### TEXT

"""

Latest frustrations with ranked

I’ll say right off the bat that I know this game is designed for sighted players and that I’m in the minority. I felt I had to express my frustrations somewhere though and this seemed like a reasonable place.

I’ve been playing ranked, slowly trying to make my way to Killer tier since day 1 s3. However, with the recent changes to gold tier, I feel like I’ve been fighting more and more players who I personally don’t feel should have got into gold (which I believed was one of the reasons why the reset was done, to prevent such occurrances).

I would be happy to provide examples of matches (if I can retrieve the clips in time) and take opinions on how best to deal with the strategies, but I feel like the road to Killer just got a large amount harder and that won’t stop being an issue unless I’m very very lucky.

"""

### STATED TASK
Copy the post about ranked play from "Latest frustrations with" through "very very lucky.", replacing "gold" with "platinum" each time it occurs. The listing has nothing to do with this.

(Records excerpted from a collection)

"""

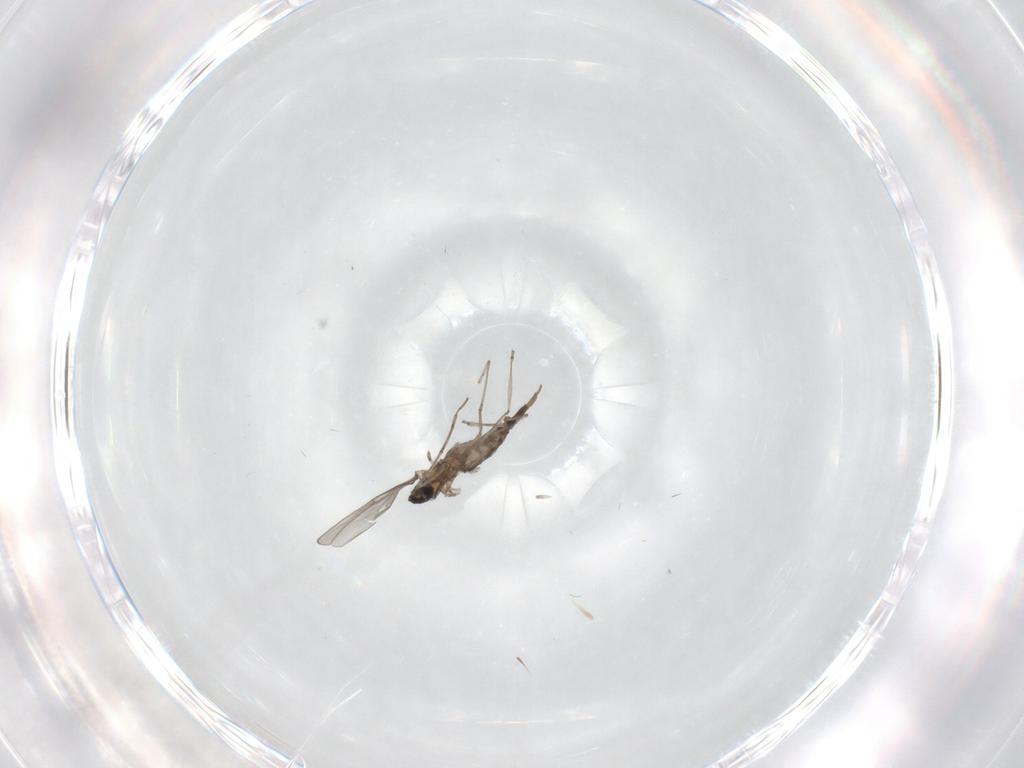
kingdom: Animalia
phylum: Arthropoda
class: Insecta
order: Diptera
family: Cecidomyiidae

"""

### CORRECT OUTPUT
Latest frustrations with ranked

I’ll say right off the bat that I know this game is designed for sighted players and that I’m in the minority. I felt I had to express my frustrations somewhere though and this seemed like a reasonable place.

I’ve been playing ranked, slowly trying to make my way to Killer tier since day 1 s3. However, with the recent changes to platinum tier, I feel like I’ve been fighting more and more players who I personally don’t feel should have got into platinum (which I believed was one of the reasons why the reset was done, to prevent such occurrances).

I would be happy to provide examples of matches (if I can retrieve the clips in time) and take opinions on how best to deal with the strategies, but I feel like the road to Killer just got a large amount harder and that won’t stop being an issue unless I’m very very lucky.